Himmelsbach Vera, Pinter Matthias, Scheiner Bernhard, Venerito Marino, Sinner Friedrich, Zimpel Carolin, Marquardt Jens U, Trojan Jörg, Waidmann Oliver, Finkelmeier Fabian
Department of Gastroenterology, Hepatology and Endocrinology, University Hospital Frankfurt, 60590 Frankfurt, Germany.
Division of Gastroenterology and Hepatology, Department of Internal Medicine III, Medical University of Vienna, 1090 Vienna, Austria.
Cancers (Basel). 2022 Mar 28;14(7):1722. doi: 10.3390/cancers14071722.
The combination of atezolizumab and bevacizumab (A + B) is the new standard of care for the systemic first-line treatment of hepatocellular carcinoma (HCC). However, up to now there are only few data on the safety and efficacy of A + B in real life. We included patients with advanced HCC treated with A + B as first-line therapy at four cancer centers in Germany and Austria between December 2018 and August 2021. Demographics, overall survival (OS), and adverse events were assessed until 15 September 2021. We included 66 patients. Most patients had compensated cirrhosis (n = 34; 52%), while Child-Pugh class B cirrhosis was observed in 23 patients (35%), and class C cirrhosis in 5 patients (8%). The best responses included a complete response (CR) in 7 patients (11%), a partial response (PR) in 12 patients (18%), stable disease (SD) in 22 patients (33%), and progressive disease in 11 patients (17%) The median progression-free (PFS) survival was 6.5 months, while the median overall survival (OS) was not reached in this cohort (6-month OS: 69%, 12-month OS: 60%, 18-month OS: 58%). Patients with viral hepatitis seemed to have a better prognosis than patients with HCC of non-viral etiology. The real-world PFS and OS were comparable to those of the pivotal IMBRAVE trial, despite including patients with worse liver function in this study.
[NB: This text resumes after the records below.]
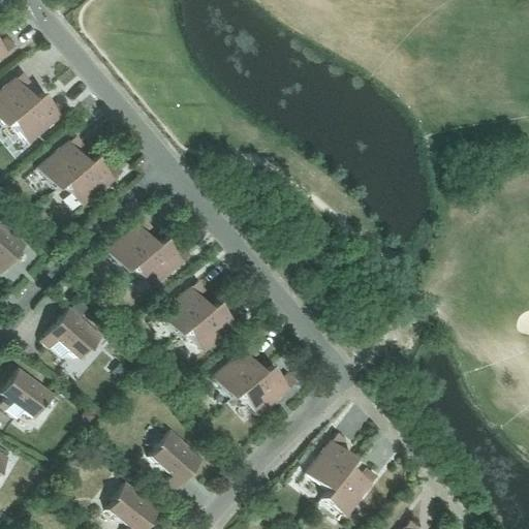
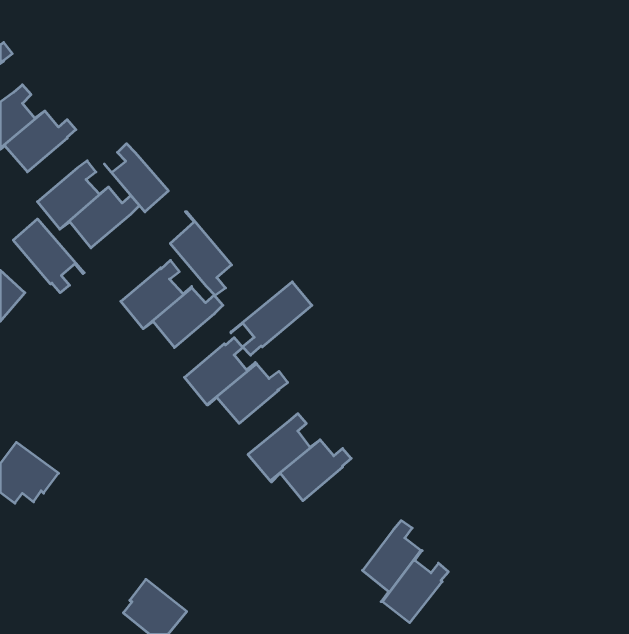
building: none -> [104,144,168,212]
building: none -> [170,212,232,296]
building: none -> [13,219,84,293]
building: none -> [231,282,312,355]
building: [42,306,103,357] -> none
building: [151,429,204,490] -> none

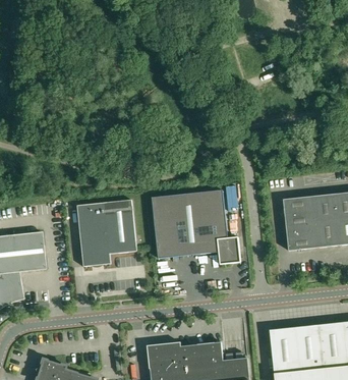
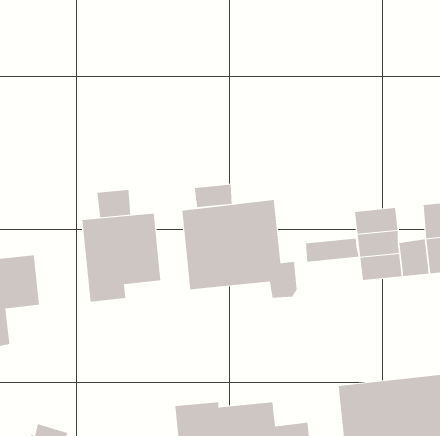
building: none -> [194,184,232,208]
building: none -> [97,189,131,218]
building: [313,194,336,222] -> none
building: none -> [305,238,359,262]

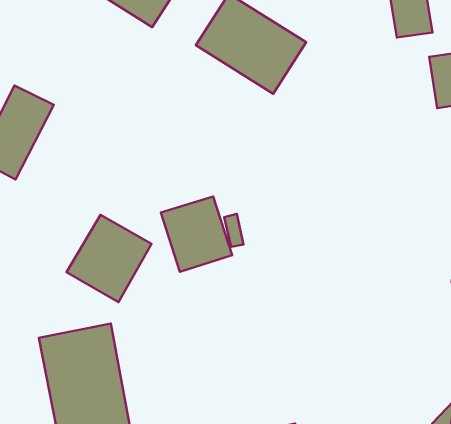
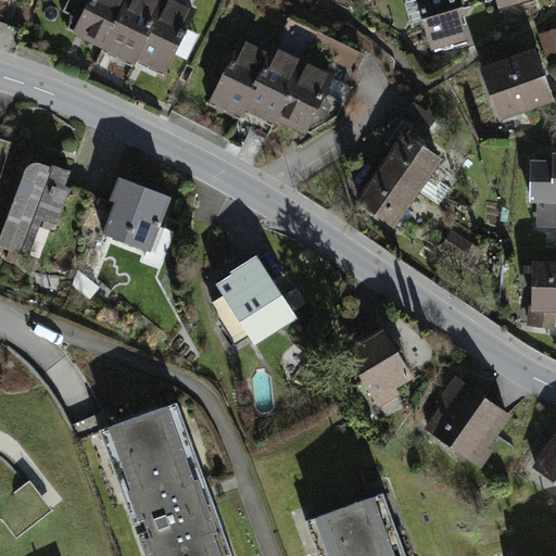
building: none -> [356,135,445,226]
building: [67,215,151,302] -> [92,172,180,264]
building: none -> [344,334,415,408]
building: none -> [425,381,511,468]

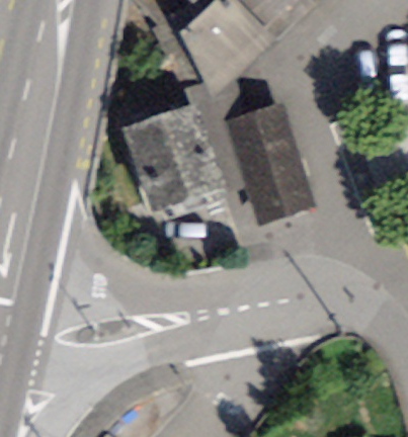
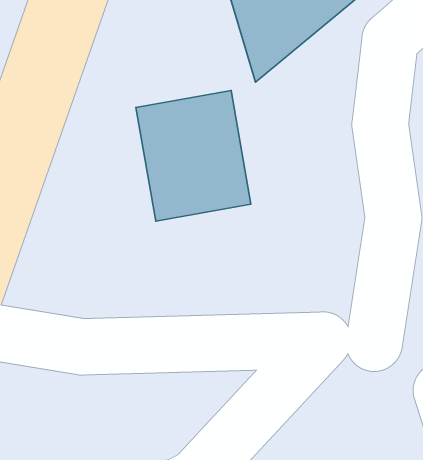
building: [227,99,314,222] -> none

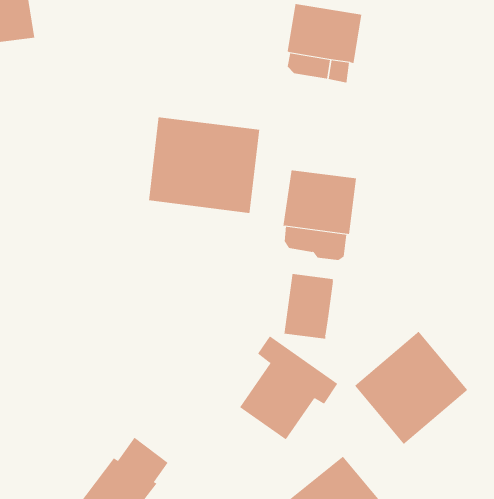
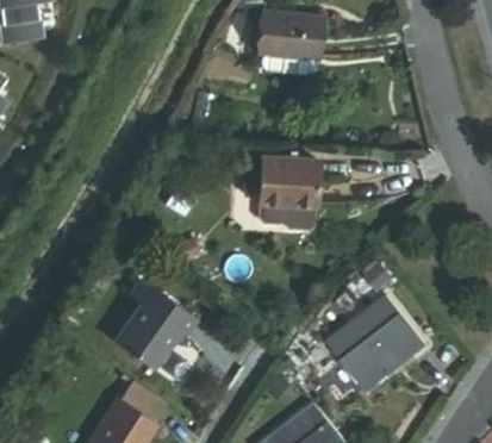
building: [148,116,260,214] -> none
building: [284,273,333,340] -> none
building: [239,336,338,440] -> [102,280,188,370]

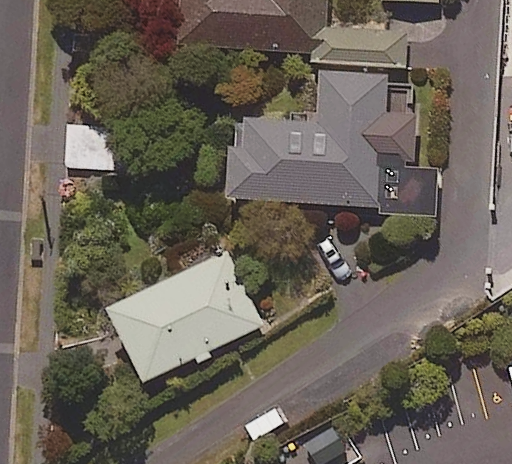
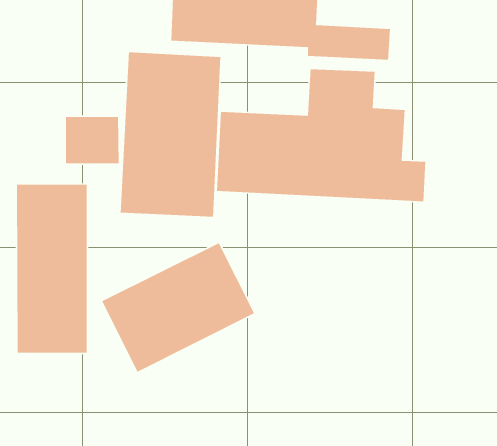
building: none -> [120,51,221,218]
building: none -> [16,184,87,354]

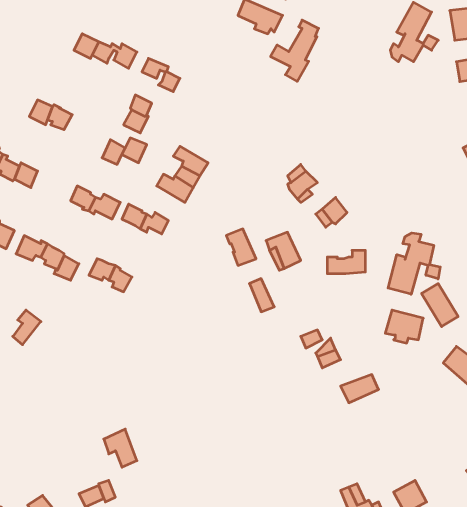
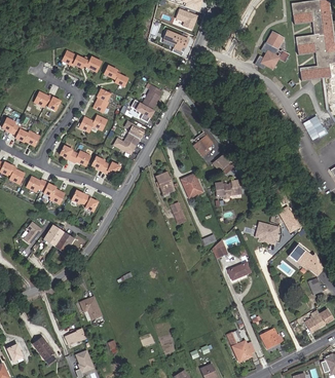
building: [271,20,319,81] -> [131,84,160,122]
building: [388,233,440,294] -> none
building: none -> [43,225,73,253]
We conclude that A + B is also highly effective in a real-life setting, with manageable toxicity, especially in patients with compensated liver disease. In patients with compromised liver function (Child B and C), the treatment showed low efficacy and, therefore, it should be well considered before administration to these patients.
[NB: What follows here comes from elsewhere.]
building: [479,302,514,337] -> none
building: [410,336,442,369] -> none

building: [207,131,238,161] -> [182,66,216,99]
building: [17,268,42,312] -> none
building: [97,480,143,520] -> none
阿替利珠单抗与贝伐单抗联合用药(A+B)是肝细胞癌(HCC)全身一线治疗的新标准。然而,到目前为止,关于A+B在实际应用中的安全性和有效性的数据还很少。我们纳入了2018年12月至2021年8月期间在德国和奥地利的四个癌症中心接受A+B一线治疗的晚期HCC患者。评估了患者的人口统计学特征、总生存期(OS)和不良事件,直至2021年9月15日。我们纳入了66例患者。大多数患者有代偿性肝硬化(n=34;52%),23例患者(35%)观察到Child-Pugh B级肝硬化,5例患者(8%)为C级肝硬化。最佳疗效包括7例患者(11%)完全缓解(CR),12例患者(18%)部分缓解(PR),22例患者(33%)疾病稳定(SD),11例患者(17%)疾病进展。中位无进展生存期(PFS)为6.5个月,而该队列的中位总生存期(OS)未达到(6个月OS:69%,12个月OS:60%,18个月OS:58%)。病毒性肝炎患者的预后似乎比非病毒性病因的HCC患者更好。尽管本研究纳入了肝功能较差的患者,但实际应用中的PFS和OS与关键的IMBRAVE试验相当。我们得出结论,A+B在实际应用中也非常有效,毒性可控,尤其是在代偿性肝病患者中。在肝功能受损(Child B和C级)的患者中,该治疗显示出低疗效,因此,在对这些患者给药前应充分考虑。